IEEE Trans Neural Syst Rehabil Eng. 2020 Feb;28(2):498-507. doi: 10.1109/TNSRE.2019.2959714. Epub 2019 Dec 13.
In the case of a hand amputation, the affected person can use a myoelectric prosthesis to substitute the missing limb and regain motor functions. Unfortunately, commercial methods for myoelectric control, although robust and simple, are unintuitive and cognitively taxing when applied to an advanced multi-functional prosthesis. The state-of-the-art methods developed in academia are based on machine learning and therefore require long training and suffer from a lack of robustness. This work presents a novel closed-loop multi-level amplitude controller (CMAC), which aims at overcoming these drawbacks. The CMAC implements three degrees-of-freedom (DoF) control by thresholding the muscle contraction intensity during wrist flexion and extension movements. Unique features of the controller are the vibrotactile feedback that communicates the state of the controller to the user and a scheme for proportional control. These components allow exploiting the full dexterity of the prosthesis using a simple two-channel myoelectric interface. The CMAC was compared to a commonly implemented pattern-recognition method (linear discriminant analysis - LDA) using clinically relevant tests in 12 able-bodied and 2 amputee subjects. The experimental assessment demonstrated that CMAC was similarly fast as LDA in dexterous tests (clothespin and cube manipulation), while it was somewhat slower than LDA during a simple, single DoF task (box and blocks). In addition, in all the tasks, LDA and CMAC resulted in a similarly low error rate. On the other hand, to an amputee that could not generate six distinguishable classes using LDA, the CMAC still enabled the control of all the prosthesis DoFs. Importantly, the overall setup and training time in CMAC were significantly lower compared to LDA. In conclusion, the novel method is convenient for clinical applications, and allows substantially higher control dexterity compared to what can be normally achieved using conventional two channel EMG. Therefore, CMAC provides performance comparable to advanced machine-learning algorithms and the robustness and ease of use that is characteristic for the simple two-channel myoelectric interface.
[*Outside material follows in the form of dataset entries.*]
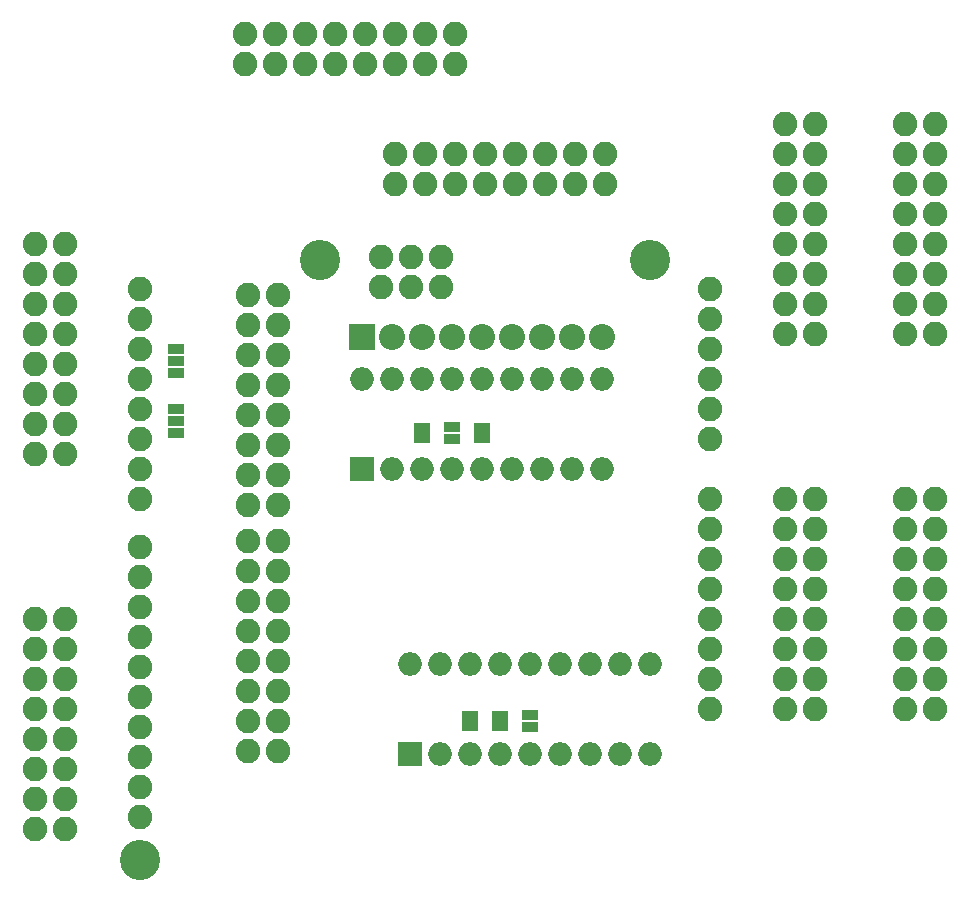
<source format=gbs>
G04 #@! TF.FileFunction,Soldermask,Bot*
%FSLAX46Y46*%
G04 Gerber Fmt 4.6, Leading zero omitted, Abs format (unit mm)*
G04 Created by KiCad (PCBNEW 4.0.7) date 04/09/18 16:02:50*
%MOMM*%
%LPD*%
G01*
G04 APERTURE LIST*
%ADD10C,0.100000*%
%ADD11R,1.473200X0.838200*%
%ADD12R,2.000000X2.000000*%
%ADD13O,2.000000X2.000000*%
%ADD14C,2.082800*%
%ADD15C,3.403200*%
%ADD16R,2.210000X2.210000*%
%ADD17C,2.210000*%
G04 APERTURE END LIST*
D10*
D11*
X107188000Y-83312000D03*
X107188000Y-82296000D03*
X107188000Y-81280000D03*
X107188000Y-78232000D03*
X107188000Y-77216000D03*
X107188000Y-76200000D03*
D12*
X127000000Y-110490000D03*
D13*
X147320000Y-102870000D03*
X129540000Y-110490000D03*
X144780000Y-102870000D03*
X132080000Y-110490000D03*
X142240000Y-102870000D03*
X134620000Y-110490000D03*
X139700000Y-102870000D03*
X137160000Y-110490000D03*
X137160000Y-102870000D03*
X139700000Y-110490000D03*
X134620000Y-102870000D03*
X142240000Y-110490000D03*
X132080000Y-102870000D03*
X144780000Y-110490000D03*
X129540000Y-102870000D03*
X147320000Y-110490000D03*
X127000000Y-102870000D03*
D11*
X137160000Y-107188000D03*
X137160000Y-108204000D03*
X134620000Y-107289600D03*
X134620000Y-108102400D03*
X132080000Y-107289600D03*
X132080000Y-108102400D03*
D12*
X122936000Y-86360000D03*
D13*
X143256000Y-78740000D03*
X125476000Y-86360000D03*
X140716000Y-78740000D03*
X128016000Y-86360000D03*
X138176000Y-78740000D03*
X130556000Y-86360000D03*
X135636000Y-78740000D03*
X133096000Y-86360000D03*
X133096000Y-78740000D03*
X135636000Y-86360000D03*
X130556000Y-78740000D03*
X138176000Y-86360000D03*
X128016000Y-78740000D03*
X140716000Y-86360000D03*
X125476000Y-78740000D03*
X143256000Y-86360000D03*
X122936000Y-78740000D03*
D11*
X133096000Y-82905600D03*
X133096000Y-83718400D03*
X130556000Y-82804000D03*
X130556000Y-83820000D03*
X128016000Y-82905600D03*
X128016000Y-83718400D03*
D14*
X152400000Y-99060000D03*
X152400000Y-96520000D03*
X124510800Y-68440300D03*
X152400000Y-83820000D03*
X152400000Y-81280000D03*
X152400000Y-78740000D03*
X152400000Y-76200000D03*
X152400000Y-73660000D03*
X152400000Y-71120000D03*
X104140000Y-110744000D03*
X104140000Y-76200000D03*
X104140000Y-78740000D03*
X104140000Y-81280000D03*
X104140000Y-83820000D03*
X104140000Y-86360000D03*
X104140000Y-88900000D03*
X104140000Y-92964000D03*
X104140000Y-95504000D03*
X104140000Y-98044000D03*
X104140000Y-100584000D03*
X104140000Y-103124000D03*
X104140000Y-105664000D03*
X152400000Y-93980000D03*
X152400000Y-91440000D03*
X104140000Y-108204000D03*
X129588260Y-68440300D03*
X152400000Y-104140000D03*
X124510800Y-70980300D03*
X127050800Y-68440300D03*
X152400000Y-106680000D03*
X152400000Y-101600000D03*
X129588260Y-70980300D03*
X104140000Y-71120000D03*
X127050800Y-70980300D03*
X104140000Y-115824000D03*
X104140000Y-113284000D03*
X104140000Y-73660000D03*
X152400000Y-88900000D03*
X158750000Y-88900000D03*
X161290000Y-88900000D03*
X158750000Y-91440000D03*
X161290000Y-91440000D03*
X158750000Y-93980000D03*
X161290000Y-93980000D03*
X158750000Y-96520000D03*
X161290000Y-96520000D03*
X158750000Y-99060000D03*
X161290000Y-99060000D03*
X158750000Y-101600000D03*
X161290000Y-101600000D03*
X158750000Y-104140000D03*
X161290000Y-104140000D03*
X158750000Y-106680000D03*
X161290000Y-106680000D03*
X158750000Y-57150000D03*
X161290000Y-57150000D03*
X158750000Y-59690000D03*
X161290000Y-59690000D03*
X158750000Y-62230000D03*
X161290000Y-62230000D03*
X158750000Y-64770000D03*
X161290000Y-64770000D03*
X158750000Y-67310000D03*
X161290000Y-67310000D03*
X158750000Y-69850000D03*
X161290000Y-69850000D03*
X158750000Y-72390000D03*
X161290000Y-72390000D03*
X158750000Y-74930000D03*
X161290000Y-74930000D03*
X168910000Y-88900000D03*
X171450000Y-88900000D03*
X168910000Y-91440000D03*
X171450000Y-91440000D03*
X168910000Y-93980000D03*
X171450000Y-93980000D03*
X168910000Y-96520000D03*
X171450000Y-96520000D03*
X168910000Y-99060000D03*
X171450000Y-99060000D03*
X168910000Y-101600000D03*
X171450000Y-101600000D03*
X168910000Y-104140000D03*
X171450000Y-104140000D03*
X168910000Y-106680000D03*
X171450000Y-106680000D03*
X168910000Y-57150000D03*
X171450000Y-57150000D03*
X168910000Y-59690000D03*
X171450000Y-59690000D03*
X168910000Y-62230000D03*
X171450000Y-62230000D03*
X168910000Y-64770000D03*
X171450000Y-64770000D03*
X168910000Y-67310000D03*
X171450000Y-67310000D03*
X168910000Y-69850000D03*
X171450000Y-69850000D03*
X168910000Y-72390000D03*
X171450000Y-72390000D03*
X168910000Y-74930000D03*
X171450000Y-74930000D03*
X97790000Y-116840000D03*
X95250000Y-116840000D03*
X97790000Y-114300000D03*
X95250000Y-114300000D03*
X97790000Y-111760000D03*
X95250000Y-111760000D03*
X97790000Y-109220000D03*
X95250000Y-109220000D03*
X97790000Y-106680000D03*
X95250000Y-106680000D03*
X97790000Y-104140000D03*
X95250000Y-104140000D03*
X97790000Y-101600000D03*
X95250000Y-101600000D03*
X97790000Y-99060000D03*
X95250000Y-99060000D03*
X97790000Y-85090000D03*
X95250000Y-85090000D03*
X97790000Y-82550000D03*
X95250000Y-82550000D03*
X97790000Y-80010000D03*
X95250000Y-80010000D03*
X97790000Y-77470000D03*
X95250000Y-77470000D03*
X97790000Y-74930000D03*
X95250000Y-74930000D03*
X97790000Y-72390000D03*
X95250000Y-72390000D03*
X97790000Y-69850000D03*
X95250000Y-69850000D03*
X97790000Y-67310000D03*
X95250000Y-67310000D03*
X125730000Y-62230000D03*
X125730000Y-59690000D03*
X128270000Y-62230000D03*
X128270000Y-59690000D03*
X130810000Y-62230000D03*
X130810000Y-59690000D03*
X133350000Y-62230000D03*
X133350000Y-59690000D03*
X135890000Y-62230000D03*
X135890000Y-59690000D03*
X138430000Y-62230000D03*
X138430000Y-59690000D03*
X140970000Y-62230000D03*
X140970000Y-59690000D03*
X143510000Y-62230000D03*
X143510000Y-59690000D03*
X113030000Y-52070000D03*
X113030000Y-49530000D03*
X115570000Y-52070000D03*
X115570000Y-49530000D03*
X118110000Y-52070000D03*
X118110000Y-49530000D03*
X120650000Y-52070000D03*
X120650000Y-49530000D03*
X123190000Y-52070000D03*
X123190000Y-49530000D03*
X125730000Y-52070000D03*
X125730000Y-49530000D03*
X128270000Y-52070000D03*
X128270000Y-49530000D03*
X130810000Y-52070000D03*
X130810000Y-49530000D03*
X113284000Y-71628000D03*
X115824000Y-71628000D03*
X113284000Y-74168000D03*
X115824000Y-74168000D03*
X113284000Y-76708000D03*
X115824000Y-76708000D03*
X113284000Y-79248000D03*
X115824000Y-79248000D03*
X113284000Y-81788000D03*
X115824000Y-81788000D03*
X113284000Y-84328000D03*
X115824000Y-84328000D03*
X113284000Y-86868000D03*
X115824000Y-86868000D03*
X113284000Y-89408000D03*
X115824000Y-89408000D03*
X113284000Y-92456000D03*
X115824000Y-92456000D03*
X113284000Y-94996000D03*
X115824000Y-94996000D03*
X113284000Y-97536000D03*
X115824000Y-97536000D03*
X113284000Y-100076000D03*
X115824000Y-100076000D03*
X113284000Y-102616000D03*
X115824000Y-102616000D03*
X113284000Y-105156000D03*
X115824000Y-105156000D03*
X113284000Y-107696000D03*
X115824000Y-107696000D03*
X113284000Y-110236000D03*
X115824000Y-110236000D03*
D15*
X104140000Y-119507000D03*
X119380000Y-68707000D03*
X147320000Y-68707000D03*
D16*
X122936000Y-75184000D03*
D17*
X125476000Y-75184000D03*
X128016000Y-75184000D03*
X130556000Y-75184000D03*
X133096000Y-75184000D03*
X135636000Y-75184000D03*
X138176000Y-75184000D03*
X140716000Y-75184000D03*
X143256000Y-75184000D03*
M02*

</source>
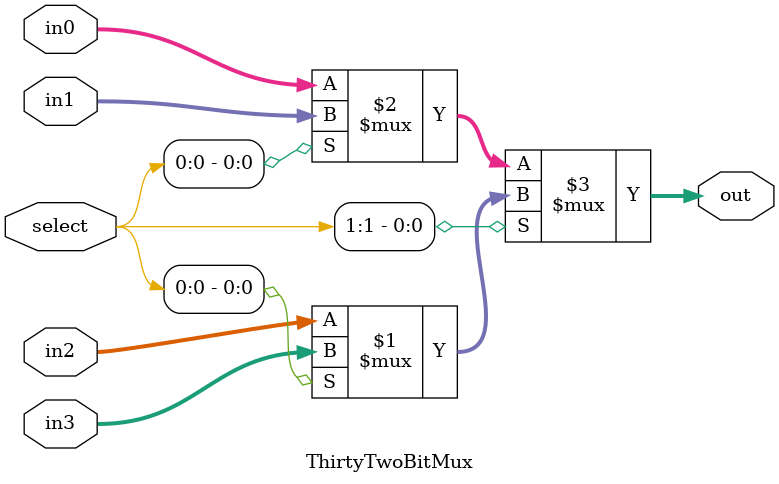
<source format=v>
module ThirtyTwoBitMux(in0, in1, in2, in3, select, out);
    input [1 : 0] select;
    input [31 : 0] in0, in1, in2, in3;
    output [31 : 0] out;
    assign out = select[1] ? (select[0] ? in3 : in2) : (select[0] ? in1 : in0);
endmodule

</source>
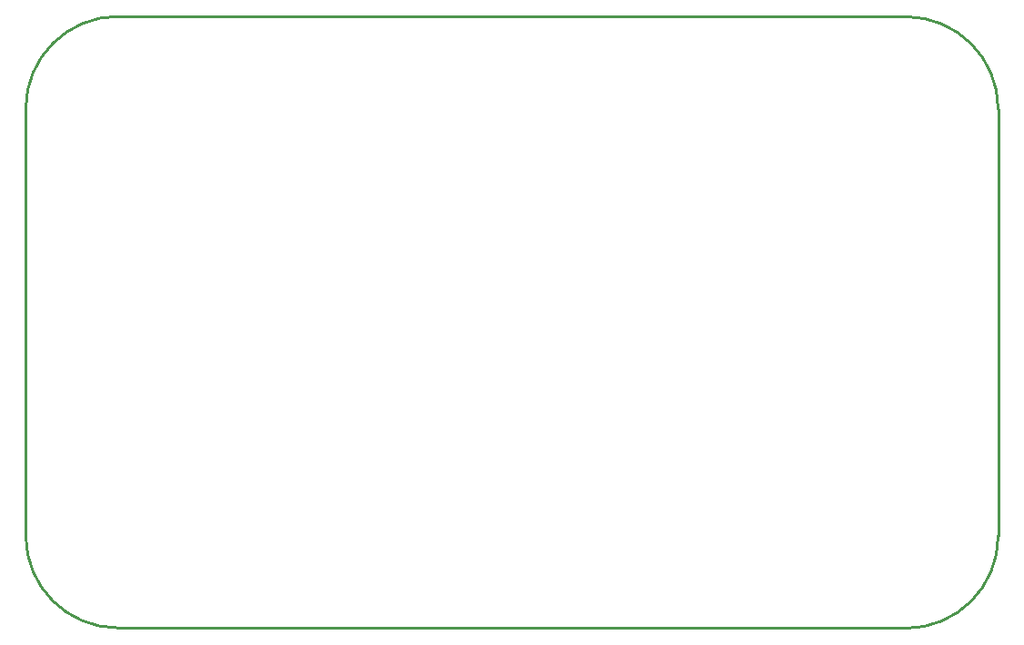
<source format=gko>
G04 Layer: BoardOutlineLayer*
G04 EasyEDA v6.5.51, 2025-10-20 22:37:19*
G04 f616cf4ec58d424a8f3e18252dc3b632,12abd119770744df9ef097ef44d34389,10*
G04 Gerber Generator version 0.2*
G04 Scale: 100 percent, Rotated: No, Reflected: No *
G04 Dimensions in millimeters *
G04 leading zeros omitted , absolute positions ,4 integer and 5 decimal *
%FSLAX45Y45*%
%MOMM*%

%ADD10C,0.2540*%
%ADD11C,0.0126*%
D10*
X8890000Y-101600D02*
G01*
X1559996Y-99999D01*
X1559996Y5599988D02*
G01*
X8940800Y5600700D01*
X9753600Y4737100D02*
G01*
X9753600Y757105D01*
X699998Y759998D02*
G01*
X699998Y4739990D01*
G75*
G01*
X8893602Y5597098D02*
G02*
X9753600Y4737100I0J-859998D01*
G75*
G01*
X9753600Y757108D02*
G02*
X8893602Y-102890I-859998J0D01*
G75*
G01*
X1559997Y-100000D02*
G02*
X699999Y759998I0J859998D01*
G75*
G01*
X699999Y4739991D02*
G02*
X1559997Y5599989I859998J0D01*

%LPD*%
M02*

</source>
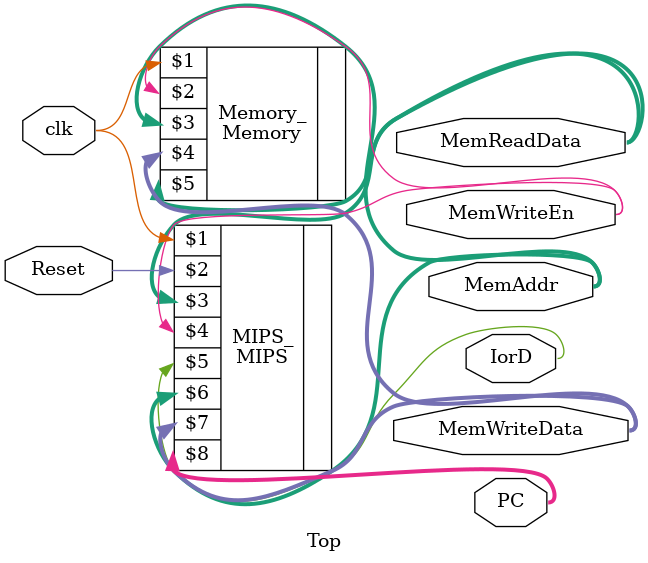
<source format=sv>
`timescale 1ns / 1ps
module Top(input  logic        clk,Reset,
           output logic        MemWriteEn,IorD, // Êä³öµÄÁ¿ÓÃÓÚ·ÂÕæ²âÊÔ
           output logic [31:0] MemAddr,MemWriteData,PC,MemReadData);
    MIPS MIPS_(clk,Reset,MemReadData, // input
               MemWriteEn,IorD,MemAddr,MemWriteData,PC); // output
    Memory Memory_(clk,MemWriteEn,MemAddr,MemWriteData, // input
                   MemReadData); // output
endmodule

</source>
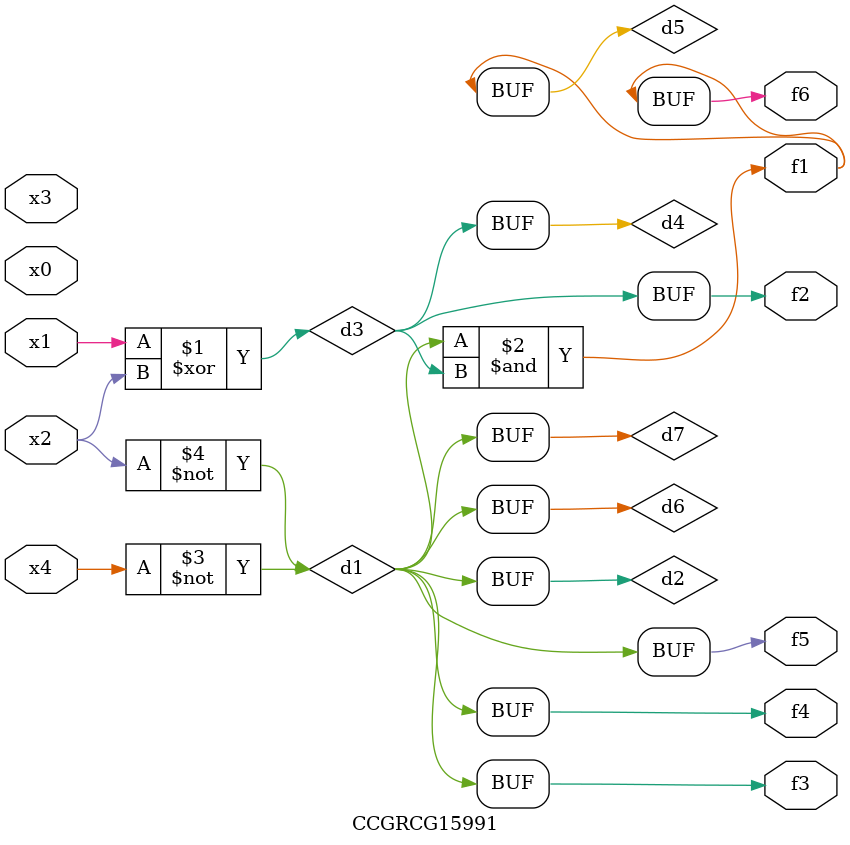
<source format=v>
module CCGRCG15991(
	input x0, x1, x2, x3, x4,
	output f1, f2, f3, f4, f5, f6
);

	wire d1, d2, d3, d4, d5, d6, d7;

	not (d1, x4);
	not (d2, x2);
	xor (d3, x1, x2);
	buf (d4, d3);
	and (d5, d1, d3);
	buf (d6, d1, d2);
	buf (d7, d2);
	assign f1 = d5;
	assign f2 = d4;
	assign f3 = d7;
	assign f4 = d7;
	assign f5 = d7;
	assign f6 = d5;
endmodule

</source>
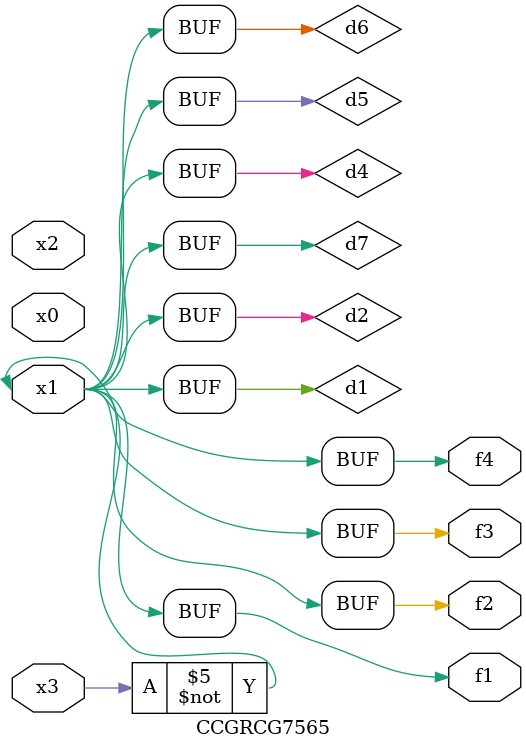
<source format=v>
module CCGRCG7565(
	input x0, x1, x2, x3,
	output f1, f2, f3, f4
);

	wire d1, d2, d3, d4, d5, d6, d7;

	not (d1, x3);
	buf (d2, x1);
	xnor (d3, d1, d2);
	nor (d4, d1);
	buf (d5, d1, d2);
	buf (d6, d4, d5);
	nand (d7, d4);
	assign f1 = d6;
	assign f2 = d7;
	assign f3 = d6;
	assign f4 = d6;
endmodule

</source>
在手部截肢的情况下,患者可以使用肌电假肢来替代缺失的肢体并恢复运动功能。不幸的是,商业上的肌电控制方法虽然强大且简单,但在应用于先进的多功能假肢时却不直观且认知负担重。学术界开发的最新方法基于机器学习,因此需要长时间的训练,并且缺乏鲁棒性。本工作提出了一种新颖的闭环多级幅度控制器(CMAC),旨在克服这些缺点。CMAC 通过在腕关节屈伸运动过程中对肌肉收缩强度进行阈值处理来实现三自由度(DoF)控制。该控制器的独特之处在于振动触觉反馈,该反馈将控制器的状态传达给用户,以及比例控制方案。这些组件允许使用简单的双通道肌电接口充分利用假肢的全部灵巧性。CMAC 与一种常用的模式识别方法(线性判别分析 - LDA)进行了比较,在 12 名健康人和 2 名截肢者中进行了临床相关测试。实验评估表明,CMAC 在灵巧测试(别针和魔方操作)中与 LDA 一样快速,而在简单的单自由度任务(盒子和积木)中则稍慢于 LDA。此外,在所有任务中,LDA 和 CMAC 的错误率都相似。另一方面,对于无法使用 LDA 生成六个可区分类别的截肢者,CMAC 仍然能够控制假肢的所有自由度。重要的是,与 LDA 相比,CMAC 的总体设置和培训时间要低得多。总之,该新方法便于临床应用,并且与使用常规双通道 EMG 通常可实现的控制灵巧性相比,可显著提高控制灵巧性。因此,CMAC 提供了与先进的机器学习算法相当的性能,以及简单双通道肌电接口的鲁棒性和易用性。